HUD Sets Permanent Cap on PHA Executive Salaries

HUD Sets Permanent Cap on PHA Executive Salaries

Last month, HUD announced that it's clamping down on excessive pay at public housing authorities, setting caps that extend and expand limits imposed by Congress. The action comes as HUD revealed that the top official at the Atlanta housing agency received a compensation package of $644,214, the highest in the country.

According to data from a national compensation survey conducted by HUD, Atlanta Housing Authority President and Chief Executive Renee Glover and top executives at housing authorities in Los Angeles, Philadelphia, and Chelsea, Mass., received excessive salaries in 2010. The Los Angeles housing authority paid its executive director $606,320 in 2010, while executive directors at the Philadelphia Housing Authority and Chelsea Housing Authority earned $417,688 and $357,635 respectively. These compensation packages included salaries, bonuses, and other benefits.

These highly compensated officials highlighted in the report appeared to be outliers. The national survey of 2010 salaries found that most local public housing officials were compensated in amounts at or under the new limit. HUD modeled its information collection on the way that the Internal Revenue Service collects similar information from not-for-profits. And HUD determined that 97 percent of housing authority executives earn less than $155,500 in total cash compensation annually, and 93 percent earn less than $125,000 annually.
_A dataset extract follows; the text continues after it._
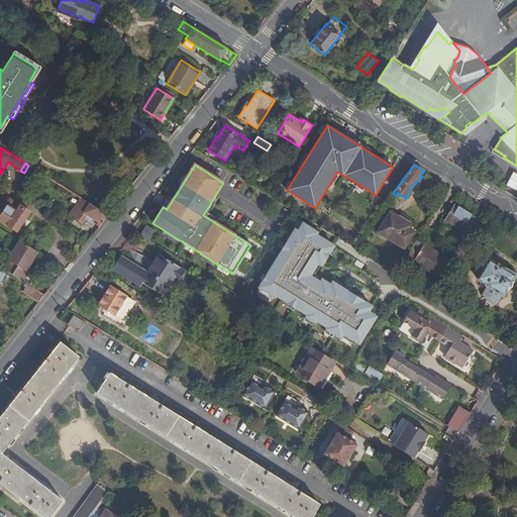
[(18,232),(31,213),(8,198),(4,203),(7,205),(0,214),(0,221),(7,226),(8,225),(18,232)]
Additionally, HUD found that the average compensation for a housing authority director was $82,299. HUD said while the housing authority executives are state employees, they are responsible for a significant amount of federal money and should be held to federal standards of fiscal responsibility. Therefore, HUD is proposing to align compensation with the federal government pay system.

While the top limit planned by the Obama administration would be $155,500 for agencies managing more than 1,250 public housing units, HUD set lower limits for smaller public housing agencies. Housing authorities with between 250 and 1,250 units could pay a maximum of $125,926, and agencies handling fewer than 250 units could pay no more than $88,349.